*Task item*: Copy every line of the items below word for word, without changing anything.

(Stored data entries)
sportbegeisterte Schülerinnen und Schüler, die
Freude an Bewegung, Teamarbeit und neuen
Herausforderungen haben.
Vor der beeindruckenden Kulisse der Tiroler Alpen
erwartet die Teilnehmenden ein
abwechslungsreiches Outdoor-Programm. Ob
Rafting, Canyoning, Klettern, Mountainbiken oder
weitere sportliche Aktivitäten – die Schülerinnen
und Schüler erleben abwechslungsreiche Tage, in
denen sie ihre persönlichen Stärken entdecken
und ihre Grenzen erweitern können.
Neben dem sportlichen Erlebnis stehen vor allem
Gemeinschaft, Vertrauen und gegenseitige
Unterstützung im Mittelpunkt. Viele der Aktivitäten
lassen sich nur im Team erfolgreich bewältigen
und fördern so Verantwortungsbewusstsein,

*Answer to the problem*:
sportbegeisterte Schülerinnen und Schüler, die
Freude an Bewegung, Teamarbeit und neuen
Herausforderungen haben.
Vor der beeindruckenden Kulisse der Tiroler Alpen
erwartet die Teilnehmenden ein
abwechslungsreiches Outdoor-Programm. Ob
Rafting, Canyoning, Klettern, Mountainbiken oder
weitere sportliche Aktivitäten – die Schülerinnen
und Schüler erleben abwechslungsreiche Tage, in
denen sie ihre persönlichen Stärken entdecken
und ihre Grenzen erweitern können.
Neben dem sportlichen Erlebnis stehen vor allem
Gemeinschaft, Vertrauen und gegenseitige
Unterstützung im Mittelpunkt. Viele der Aktivitäten
lassen sich nur im Team erfolgreich bewältigen
und fördern so Verantwortungsbewusstsein,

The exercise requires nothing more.